Using the cystic fibrosis notes, explain in one to three sentences why fewer nutrients are absorbed when the pancreatic duct is affected.
═══ Document excerpt ═══
Systems affected by cystic fibrosis:

Answer 37

Respiratory system:
-build up of mucus in the lungs traps bacteria, increasing the risk of infection
-build up of mucus in airway decreases SA of alveoli, reducing the rate of gas exchange
Reproductive system:
-cervical mucus prevents the sperm from reaching the egg
-sperm duct is blocked, sperm produced cannot leave testes.
digestive system:
-the pancreatic duct (connects pancreas to small intestine) can become blocked with mucus, so digestive enzymes are unable to reach SI. Food is not properly digested and fewer nuitrients are absorbed.
-the mucus lining of the duodenum in thick, reducing the absorption of nuitrients
-mucus can cause cysts to form in the pancreas and damage the insulin producing cells, leading to diabetes.
═══ Exercise data ═══
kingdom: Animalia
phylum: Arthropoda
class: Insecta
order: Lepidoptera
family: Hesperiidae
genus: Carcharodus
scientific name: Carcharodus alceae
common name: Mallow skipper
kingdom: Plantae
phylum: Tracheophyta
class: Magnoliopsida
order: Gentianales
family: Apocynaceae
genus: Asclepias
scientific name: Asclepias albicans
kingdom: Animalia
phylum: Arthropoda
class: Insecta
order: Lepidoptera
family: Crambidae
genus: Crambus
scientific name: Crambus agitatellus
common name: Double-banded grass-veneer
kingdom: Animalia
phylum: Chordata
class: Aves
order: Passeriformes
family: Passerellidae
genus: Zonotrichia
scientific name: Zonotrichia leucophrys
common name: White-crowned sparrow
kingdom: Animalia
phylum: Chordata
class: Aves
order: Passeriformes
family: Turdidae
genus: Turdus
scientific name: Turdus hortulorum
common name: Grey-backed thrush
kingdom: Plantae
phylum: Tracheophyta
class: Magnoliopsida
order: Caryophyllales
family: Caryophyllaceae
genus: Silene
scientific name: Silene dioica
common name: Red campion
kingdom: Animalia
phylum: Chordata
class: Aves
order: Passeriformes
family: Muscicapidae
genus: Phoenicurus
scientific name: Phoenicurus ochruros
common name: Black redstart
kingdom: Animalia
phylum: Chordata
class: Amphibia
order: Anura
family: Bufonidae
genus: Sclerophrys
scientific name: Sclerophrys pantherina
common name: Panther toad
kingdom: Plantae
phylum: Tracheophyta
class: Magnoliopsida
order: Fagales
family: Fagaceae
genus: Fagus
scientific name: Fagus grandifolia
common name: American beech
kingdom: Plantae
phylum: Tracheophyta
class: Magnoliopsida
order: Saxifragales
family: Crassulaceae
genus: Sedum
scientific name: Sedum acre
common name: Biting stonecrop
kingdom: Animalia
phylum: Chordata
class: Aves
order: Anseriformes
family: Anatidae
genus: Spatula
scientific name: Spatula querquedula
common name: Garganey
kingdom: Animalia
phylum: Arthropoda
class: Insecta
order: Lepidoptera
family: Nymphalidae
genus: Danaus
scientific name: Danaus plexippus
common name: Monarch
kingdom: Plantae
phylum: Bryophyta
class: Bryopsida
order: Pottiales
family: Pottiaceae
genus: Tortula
═══
**Your solution**. The pancreatic duct, which connects the pancreas to the small intestine, can become blocked with mucus. Digestive enzymes then cannot reach the small intestine, so food is not properly digested and fewer nutrients are absorbed.